§ **Saved entries**:
═══

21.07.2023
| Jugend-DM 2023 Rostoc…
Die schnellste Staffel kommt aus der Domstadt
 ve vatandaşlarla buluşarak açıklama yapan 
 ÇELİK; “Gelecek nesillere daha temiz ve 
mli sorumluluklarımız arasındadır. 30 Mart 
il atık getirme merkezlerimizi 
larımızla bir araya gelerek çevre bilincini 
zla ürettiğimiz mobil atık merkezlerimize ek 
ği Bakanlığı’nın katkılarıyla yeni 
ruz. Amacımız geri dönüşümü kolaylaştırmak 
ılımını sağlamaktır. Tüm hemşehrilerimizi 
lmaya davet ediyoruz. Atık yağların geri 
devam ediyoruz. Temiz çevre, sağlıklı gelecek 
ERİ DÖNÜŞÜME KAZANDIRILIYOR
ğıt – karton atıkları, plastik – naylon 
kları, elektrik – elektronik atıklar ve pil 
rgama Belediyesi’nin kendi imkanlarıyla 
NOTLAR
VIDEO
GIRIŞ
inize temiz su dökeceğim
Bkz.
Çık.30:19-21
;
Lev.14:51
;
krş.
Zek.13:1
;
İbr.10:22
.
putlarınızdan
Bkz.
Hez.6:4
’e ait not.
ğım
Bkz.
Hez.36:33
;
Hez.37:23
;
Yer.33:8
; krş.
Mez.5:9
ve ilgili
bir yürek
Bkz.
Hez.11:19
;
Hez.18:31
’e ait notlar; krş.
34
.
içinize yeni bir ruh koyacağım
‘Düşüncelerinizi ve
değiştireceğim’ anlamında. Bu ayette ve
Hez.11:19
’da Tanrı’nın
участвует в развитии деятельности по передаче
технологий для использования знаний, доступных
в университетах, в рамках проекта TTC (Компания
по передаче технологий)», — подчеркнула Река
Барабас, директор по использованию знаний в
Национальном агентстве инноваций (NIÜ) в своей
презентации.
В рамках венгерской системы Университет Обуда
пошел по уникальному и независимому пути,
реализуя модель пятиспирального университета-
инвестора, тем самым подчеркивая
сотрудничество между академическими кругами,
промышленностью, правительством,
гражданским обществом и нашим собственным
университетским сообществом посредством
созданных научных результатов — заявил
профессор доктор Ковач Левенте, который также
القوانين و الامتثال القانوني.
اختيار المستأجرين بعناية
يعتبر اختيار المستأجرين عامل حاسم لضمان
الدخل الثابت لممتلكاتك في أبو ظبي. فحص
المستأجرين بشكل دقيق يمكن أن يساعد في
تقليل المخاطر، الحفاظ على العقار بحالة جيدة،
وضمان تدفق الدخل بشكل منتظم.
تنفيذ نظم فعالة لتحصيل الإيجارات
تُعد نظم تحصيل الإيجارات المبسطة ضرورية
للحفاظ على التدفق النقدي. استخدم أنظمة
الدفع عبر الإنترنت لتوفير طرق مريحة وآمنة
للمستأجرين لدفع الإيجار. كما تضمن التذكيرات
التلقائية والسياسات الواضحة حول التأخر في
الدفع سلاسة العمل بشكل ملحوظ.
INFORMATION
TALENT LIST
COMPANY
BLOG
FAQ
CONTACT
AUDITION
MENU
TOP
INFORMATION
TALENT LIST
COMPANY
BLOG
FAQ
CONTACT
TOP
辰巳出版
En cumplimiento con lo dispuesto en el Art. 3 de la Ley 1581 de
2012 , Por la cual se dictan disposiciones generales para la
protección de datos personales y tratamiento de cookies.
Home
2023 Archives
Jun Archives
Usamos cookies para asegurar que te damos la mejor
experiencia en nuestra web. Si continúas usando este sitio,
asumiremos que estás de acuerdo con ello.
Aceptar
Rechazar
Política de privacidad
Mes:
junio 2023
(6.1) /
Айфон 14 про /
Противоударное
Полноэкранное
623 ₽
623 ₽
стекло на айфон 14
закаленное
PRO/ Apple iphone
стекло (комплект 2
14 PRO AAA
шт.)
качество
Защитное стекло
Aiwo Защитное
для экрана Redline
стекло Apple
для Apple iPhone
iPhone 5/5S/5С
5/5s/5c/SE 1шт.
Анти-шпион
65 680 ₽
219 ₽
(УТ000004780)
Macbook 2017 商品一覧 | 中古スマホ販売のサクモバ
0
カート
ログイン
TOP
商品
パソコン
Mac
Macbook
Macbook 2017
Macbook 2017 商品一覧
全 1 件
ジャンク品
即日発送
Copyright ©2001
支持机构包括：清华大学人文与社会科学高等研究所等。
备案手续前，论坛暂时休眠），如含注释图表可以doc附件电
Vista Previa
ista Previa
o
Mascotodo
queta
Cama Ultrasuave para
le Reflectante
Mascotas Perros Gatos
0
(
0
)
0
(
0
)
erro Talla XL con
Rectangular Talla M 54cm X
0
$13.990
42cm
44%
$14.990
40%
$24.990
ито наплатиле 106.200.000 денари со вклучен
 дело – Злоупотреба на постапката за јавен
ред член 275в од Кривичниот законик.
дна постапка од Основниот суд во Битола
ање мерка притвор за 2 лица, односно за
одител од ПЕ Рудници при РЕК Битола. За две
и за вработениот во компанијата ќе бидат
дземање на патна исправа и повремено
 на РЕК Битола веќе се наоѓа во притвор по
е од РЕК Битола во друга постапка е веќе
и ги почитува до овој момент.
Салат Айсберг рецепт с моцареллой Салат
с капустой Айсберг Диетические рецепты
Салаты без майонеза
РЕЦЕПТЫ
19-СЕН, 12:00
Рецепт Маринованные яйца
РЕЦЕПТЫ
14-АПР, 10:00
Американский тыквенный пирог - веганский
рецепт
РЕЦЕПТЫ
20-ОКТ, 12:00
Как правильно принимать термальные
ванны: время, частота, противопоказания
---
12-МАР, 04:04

═══

Set every entry down once more, exactly as written above.

21.07.2023
| Jugend-DM 2023 Rostoc…
Die schnellste Staffel kommt aus der Domstadt
 ve vatandaşlarla buluşarak açıklama yapan 
 ÇELİK; “Gelecek nesillere daha temiz ve 
mli sorumluluklarımız arasındadır. 30 Mart 
il atık getirme merkezlerimizi 
larımızla bir araya gelerek çevre bilincini 
zla ürettiğimiz mobil atık merkezlerimize ek 
ği Bakanlığı’nın katkılarıyla yeni 
ruz. Amacımız geri dönüşümü kolaylaştırmak 
ılımını sağlamaktır. Tüm hemşehrilerimizi 
lmaya davet ediyoruz. Atık yağların geri 
devam ediyoruz. Temiz çevre, sağlıklı gelecek 
ERİ DÖNÜŞÜME KAZANDIRILIYOR
ğıt – karton atıkları, plastik – naylon 
kları, elektrik – elektronik atıklar ve pil 
rgama Belediyesi’nin kendi imkanlarıyla 
NOTLAR
VIDEO
GIRIŞ
inize temiz su dökeceğim
Bkz.
Çık.30:19-21
;
Lev.14:51
;
krş.
Zek.13:1
;
İbr.10:22
.
putlarınızdan
Bkz.
Hez.6:4
’e ait not.
ğım
Bkz.
Hez.36:33
;
Hez.37:23
;
Yer.33:8
; krş.
Mez.5:9
ve ilgili
bir yürek
Bkz.
Hez.11:19
;
Hez.18:31
’e ait notlar; krş.
34
.
içinize yeni bir ruh koyacağım
‘Düşüncelerinizi ve
değiştireceğim’ anlamında. Bu ayette ve
Hez.11:19
’da Tanrı’nın
участвует в развитии деятельности по передаче
технологий для использования знаний, доступных
в университетах, в рамках проекта TTC (Компания
по передаче технологий)», — подчеркнула Река
Барабас, директор по использованию знаний в
Национальном агентстве инноваций (NIÜ) в своей
презентации.
В рамках венгерской системы Университет Обуда
пошел по уникальному и независимому пути,
реализуя модель пятиспирального университета-
инвестора, тем самым подчеркивая
сотрудничество между академическими кругами,
промышленностью, правительством,
гражданским обществом и нашим собственным
университетским сообществом посредством
созданных научных результатов — заявил
профессор доктор Ковач Левенте, который также
القوانين و الامتثال القانوني.
اختيار المستأجرين بعناية
يعتبر اختيار المستأجرين عامل حاسم لضمان
الدخل الثابت لممتلكاتك في أبو ظبي. فحص
المستأجرين بشكل دقيق يمكن أن يساعد في
تقليل المخاطر، الحفاظ على العقار بحالة جيدة،
وضمان تدفق الدخل بشكل منتظم.
تنفيذ نظم فعالة لتحصيل الإيجارات
تُعد نظم تحصيل الإيجارات المبسطة ضرورية
للحفاظ على التدفق النقدي. استخدم أنظمة
الدفع عبر الإنترنت لتوفير طرق مريحة وآمنة
للمستأجرين لدفع الإيجار. كما تضمن التذكيرات
التلقائية والسياسات الواضحة حول التأخر في
الدفع سلاسة العمل بشكل ملحوظ.
INFORMATION
TALENT LIST
COMPANY
BLOG
FAQ
CONTACT
AUDITION
MENU
TOP
INFORMATION
TALENT LIST
COMPANY
BLOG
FAQ
CONTACT
TOP
辰巳出版
En cumplimiento con lo dispuesto en el Art. 3 de la Ley 1581 de
2012 , Por la cual se dictan disposiciones generales para la
protección de datos personales y tratamiento de cookies.
Home
2023 Archives
Jun Archives
Usamos cookies para asegurar que te damos la mejor
experiencia en nuestra web. Si continúas usando este sitio,
asumiremos que estás de acuerdo con ello.
Aceptar
Rechazar
Política de privacidad
Mes:
junio 2023
(6.1) /
Айфон 14 про /
Противоударное
Полноэкранное
623 ₽
623 ₽
стекло на айфон 14
закаленное
PRO/ Apple iphone
стекло (комплект 2
14 PRO AAA
шт.)
качество
Защитное стекло
Aiwo Защитное
для экрана Redline
стекло Apple
для Apple iPhone
iPhone 5/5S/5С
5/5s/5c/SE 1шт.
Анти-шпион
65 680 ₽
219 ₽
(УТ000004780)
Macbook 2017 商品一覧 | 中古スマホ販売のサクモバ
0
カート
ログイン
TOP
商品
パソコン
Mac
Macbook
Macbook 2017
Macbook 2017 商品一覧
全 1 件
ジャンク品
即日発送
Copyright ©2001
支持机构包括：清华大学人文与社会科学高等研究所等。
备案手续前，论坛暂时休眠），如含注释图表可以doc附件电
Vista Previa
ista Previa
o
Mascotodo
queta
Cama Ultrasuave para
le Reflectante
Mascotas Perros Gatos
0
(
0
)
0
(
0
)
erro Talla XL con
Rectangular Talla M 54cm X
0
$13.990
42cm
44%
$14.990
40%
$24.990
ито наплатиле 106.200.000 денари со вклучен
 дело – Злоупотреба на постапката за јавен
ред член 275в од Кривичниот законик.
дна постапка од Основниот суд во Битола
ање мерка притвор за 2 лица, односно за
одител од ПЕ Рудници при РЕК Битола. За две
и за вработениот во компанијата ќе бидат
дземање на патна исправа и повремено
 на РЕК Битола веќе се наоѓа во притвор по
е од РЕК Битола во друга постапка е веќе
и ги почитува до овој момент.
Салат Айсберг рецепт с моцареллой Салат
с капустой Айсберг Диетические рецепты
Салаты без майонеза
РЕЦЕПТЫ
19-СЕН, 12:00
Рецепт Маринованные яйца
РЕЦЕПТЫ
14-АПР, 10:00
Американский тыквенный пирог - веганский
рецепт
РЕЦЕПТЫ
20-ОКТ, 12:00
Как правильно принимать термальные
ванны: время, частота, противопоказания
---
12-МАР, 04:04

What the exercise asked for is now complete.